Une tradition mondiale qui s’ancre outre-Atlantique
Pour des millions d’amateurs de football, le véritable coup d’envoi de la Coupe du monde n’est pas le match d’ouverture, mais le premier sachet de vignettes Panini que l’on déchire. Cette coutume, solidement implantée en Europe et en Amérique latine depuis des décennies, connaît un essor remarquable aux États-Unis à l’occasion de l’édition 2026, dont les matchs se joueront en partie dans des villes américaines.
L’engouement pour ces petits autocollants à coller dans un album officiel n’a jamais été aussi fort outre-Atlantique. La perspective d’un Mondial organisé à domicile, avec seize villes hôtes réparties sur le territoire nord-américain, a considérablement stimulé l’intérêt du public américain pour cette activité jusque-là perçue comme une particularité étrangère.
Un collectionneur new-yorkais en mission
Dans le quartier d’Astoria, à New York, Brian Sanchez incarne cette ferveur nouvelle. Pour lui, la compétition commence plusieurs semaines avant le premier coup de sifflet, dès l’instant où l’album de vignettes arrive entre ses mains. Il se fixe alors un objectif : rassembler la collection complète des joueurs, des stades et des emblèmes nationaux.
Cette quête, populaire dans de nombreux pays, consiste à acheter des pochettes de vignettes vendues à l’aveugle, à échanger les doubles avec d’autres collectionneurs et à tenter de compléter l’album avant le début du tournoi. Le défi est d’autant plus grand que la collection 2026 compte des centaines de vignettes, représentant l’ensemble des équipes qualifiées.
Un marché en pleine expansion aux États-Unis
Les chiffres de vente témoignent de cet essor. Les distributeurs américains rapportent une demande sans précédent pour les albums et les sachets de vignettes Panini édités à l’occasion de la Coupe du monde 2026. Des magasins spécialisés dans l’équipement sportif, mais aussi des grandes surfaces et des plateformes en ligne, constatent une ruée vers ces produits.
Ce phénomène s’explique en partie par la croissance continue de la popularité du football aux États-Unis, renforcée par l’organisation du Mondial. La présence d’une population d’origine latino-américaine et européenne, déjà familière avec la tradition, a également joué un rôle moteur dans la diffusion de la pratique.
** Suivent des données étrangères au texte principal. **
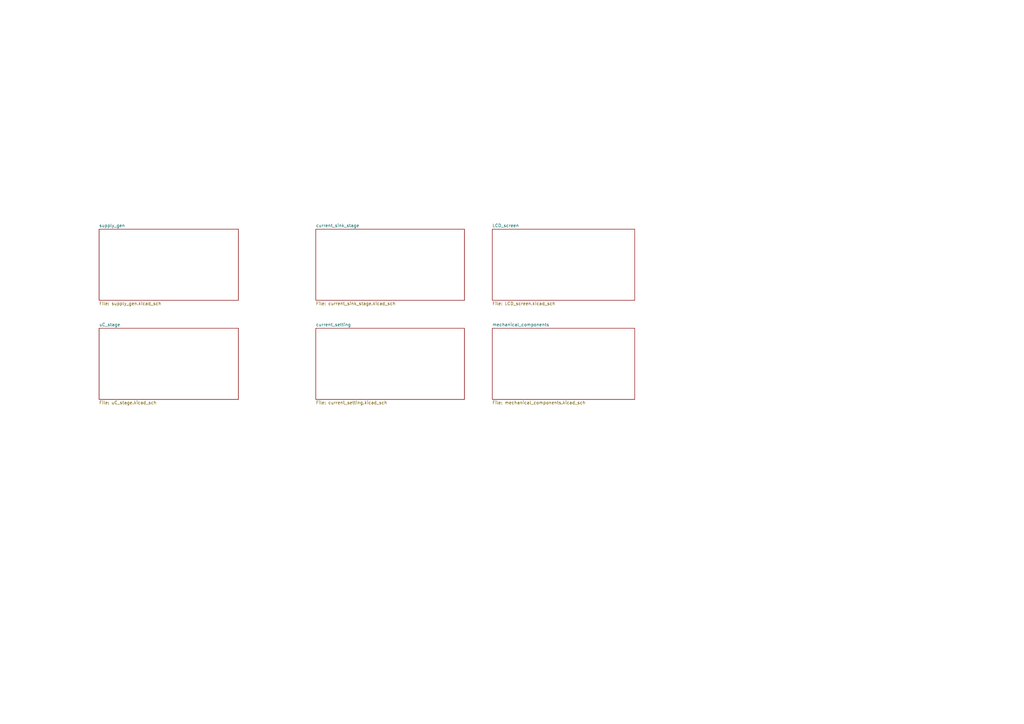
<source format=kicad_sch>
(kicad_sch (version 20230121) (generator eeschema)

  (uuid 695b42ec-77e0-4be3-bf4d-1fc5cfcb9ef1)

  (paper "A3")

  


  (sheet (at 40.64 93.98) (size 57.15 29.21) (fields_autoplaced)
    (stroke (width 0.1524) (type solid))
    (fill (color 0 0 0 0.0000))
    (uuid 02451f10-14c4-4640-81bd-2617f523efcf)
    (property "Sheetname" "supply_gen" (at 40.64 93.2684 0)
      (effects (font (size 1.27 1.27)) (justify left bottom))
    )
    (property "Sheetfile" "supply_gen.kicad_sch" (at 40.64 123.7746 0)
      (effects (font (size 1.27 1.27)) (justify left top))
    )
    (instances
      (project "current_sink_dev"
        (path "/695b42ec-77e0-4be3-bf4d-1fc5cfcb9ef1" (page "4"))
      )
    )
  )

  (sheet (at 129.54 93.98) (size 60.96 29.21) (fields_autoplaced)
    (stroke (width 0.1524) (type solid))
    (fill (color 0 0 0 0.0000))
    (uuid 02da786d-4b46-4498-8c46-331dfb2a8a58)
    (property "Sheetname" "current_sink_stage" (at 129.54 93.2684 0)
      (effects (font (size 1.27 1.27)) (justify left bottom))
    )
    (property "Sheetfile" "current_sink_stage.kicad_sch" (at 129.54 123.7746 0)
      (effects (font (size 1.27 1.27)) (justify left top))
    )
    (instances
      (project "current_sink_dev"
        (path "/695b42ec-77e0-4be3-bf4d-1fc5cfcb9ef1" (page "2"))
      )
    )
  )

  (sheet (at 40.64 134.62) (size 57.15 29.21) (fields_autoplaced)
    (stroke (width 0.1524) (type solid))
    (fill (color 0 0 0 0.0000))
    (uuid 0c6362b3-70d1-4005-b89b-9ee91ccddbc7)
    (property "Sheetname" "uC_stage" (at 40.64 133.9084 0)
      (effects (font (size 1.27 1.27)) (justify left bottom))
    )
    (property "Sheetfile" "uC_stage.kicad_sch" (at 40.64 164.4146 0)
      (effects (font (size 1.27 1.27)) (justify left top))
    )
    (instances
      (project "current_sink_dev"
        (path "/695b42ec-77e0-4be3-bf4d-1fc5cfcb9ef1" (page "6"))
      )
    )
  )

  (sheet (at 201.93 134.62) (size 58.42 29.21) (fields_autoplaced)
    (stroke (width 0.1524) (type solid))
    (fill (color 0 0 0 0.0000))
    (uuid 4d701625-90e5-43d0-9a70-5f605f6518f8)
    (property "Sheetname" "mechanical_components" (at 201.93 133.9084 0)
      (effects (font (size 1.27 1.27)) (justify left bottom))
    )
    (property "Sheetfile" "mechanical_components.kicad_sch" (at 201.93 164.4146 0)
      (effects (font (size 1.27 1.27)) (justify left top))
    )
    (instances
      (project "current_sink_dev"
        (path "/695b42ec-77e0-4be3-bf4d-1fc5cfcb9ef1" (page "7"))
      )
    )
  )

  (sheet (at 201.93 93.98) (size 58.42 29.21) (fields_autoplaced)
    (stroke (width 0.1524) (type solid))
    (fill (color 0 0 0 0.0000))
    (uuid 799b6aec-5164-443b-a573-074aa3713aa0)
    (property "Sheetname" "LCD_screen" (at 201.93 93.2684 0)
      (effects (font (size 1.27 1.27)) (justify left bottom))
    )
    (property "Sheetfile" "LCD_screen.kicad_sch" (at 201.93 123.7746 0)
      (effects (font (size 1.27 1.27)) (justify left top))
    )
    (instances
      (project "current_sink_dev"
        (path "/695b42ec-77e0-4be3-bf4d-1fc5cfcb9ef1" (page "6"))
      )
    )
  )

  (sheet (at 129.54 134.62) (size 60.96 29.21) (fields_autoplaced)
    (stroke (width 0.1524) (type solid))
    (fill (color 0 0 0 0.0000))
    (uuid c8c24e40-4b1c-44b1-836c-5d981daf7982)
    (property "Sheetname" "current_setting" (at 129.54 133.9084 0)
      (effects (font (size 1.27 1.27)) (justify left bottom))
    )
    (property "Sheetfile" "current_setting.kicad_sch" (at 129.54 164.4146 0)
      (effects (font (size 1.27 1.27)) (justify left top))
    )
    (instances
      (project "current_sink_dev"
        (path "/695b42ec-77e0-4be3-bf4d-1fc5cfcb9ef1" (page "5"))
      )
    )
  )

  (sheet_instances
    (path "/" (page "1"))
  )
)

</source>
Un rituel qui transcende les générations
La collection de vignettes Panini dépasse le simple jeu d’enfant. Elle constitue un rituel intergénérationnel qui réunit parents et enfants autour d’un même album. Les moments d’échange, où l’on compare les doubles et négocie les échanges, recréent une sociabilité particulière, analogue à celle des cartes à collectionner ou des albums de timbres.
L’entreprise italienne Panini, qui détient la licence officielle de la FIFA pour ce type de produit depuis plusieurs décennies, adapte chaque édition aux spécificités du pays hôte. Pour 2026, elle a misé sur un tirage plus important destiné au marché nord-américain, anticipant une demande accrue.
Les enjeux économiques d’une passion
Au-delà de l’aspect ludique, le marché des vignettes représente une manne financière considérable. Chaque sachet contient quelques vignettes, et la quête de la collection complète peut représenter un budget non négligeable pour les familles. Les collectionneurs les plus acharnés n’hésitent pas à acquérir plusieurs centaines de pochettes pour espérer obtenir les pièces rares.
La rareté de certaines vignettes, comme celles des joueurs vedettes ou des éditions spéciales, alimente également un marché de l’occasion et des échanges en ligne. Des forums et des groupes sur les réseaux sociaux permettent aux collectionneurs américains de se rencontrer et d’échanger leurs doubles, contribuant à structurer une communauté naissante.
Un indicateur de l’intégration du football
L’engouement pour les vignettes Panini aux États-Unis peut être interprété comme un indicateur supplémentaire de l’intégration du football dans la culture sportive américaine. Longtemps considéré comme un sport de niche, le football gagne du terrain face aux disciplines historiques que sont le football américain, le basket-ball ou le baseball.
L’album Panini, véritable objet de collection, sert ainsi de marqueur culturel. Le fait que des millions d’Américains se prennent au jeu de la collection, parfois pour la première fois, signale une évolution des habitudes de consommation et des références communes. À quelques jours du coup d’envoi du Mondial, les rayons des magasins se vident, et les échanges de vignettes battent leur plein, confirmant que, pour de nombreux fans, la Coupe du monde commence bel et bien avec une pochette de stickers.